Factors that affect depreciation
Vehicle models depreciate at different speeds. Luxury sports vehicles, for instance, have a high rate of depreciation because the typical buyer always wants the newest model.
Vehicles considered reliable depreciate the slowest. Currently, the Jeep Wrangler, Toyota Tacoma, and Nissan Frontier have some of the lowest five-year depreciation figures on the market.
Conversely, vehicles that have had recalls or are known to be expensive to repair have extremely high depreciation. While you may find a bargain, you must carefully consider the cost of ongoing repairs when buying one of these models.
Considering maintenance costs
Modern cars are, on the whole, extremely reliable even as they age. The average five-year-old car costs about $350 in repairs, while a 10-years-old car has an average annual repair cost of just under $600 a year. A five-year-old car may only suffer a major problem every three years while a 10-year-old car is likely to encounter a problem every 18 to 20 months.
More than just sticker price
We shouldn’t forget that newer models often have advantages over their older counterparts. For instance, in 2012, electronic stability control was mandated for all cars, and side curtain airbags became standard in most vehicles. Backup cameras were available on many 2012 models. Other advanced active safety features became more widely available in the 2012 model year, so it’s a good place to start if safety is your primary concern in purchasing a used car.
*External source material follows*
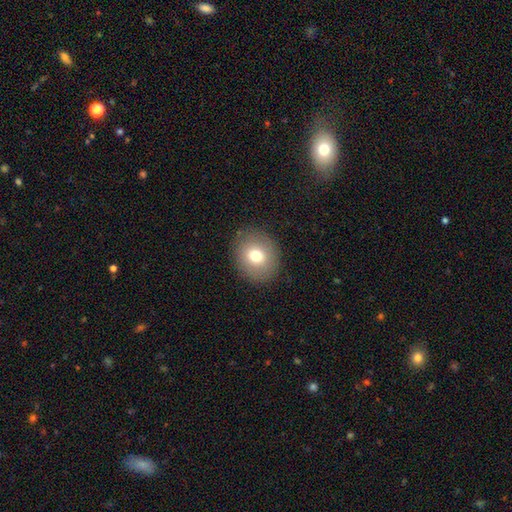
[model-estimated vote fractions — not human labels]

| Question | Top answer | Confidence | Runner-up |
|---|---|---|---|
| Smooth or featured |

Newer vehicles often have better mileage, too, which can save you money in the long run. And you often find more gadgets and better stylistic choices in newer model years.
In conclusion
The best age for purchase of a used car is highly subjective and comes down to your priorities. Purchasing a used car that is just 2-3 years old is a massive saving on new car prices and you get a virtually new car. But if you are willing to potentially sacrifice on styling and features, a five-year-old vehicle offers even more dramatic savings and is unlikely to cost much more in annual maintenance.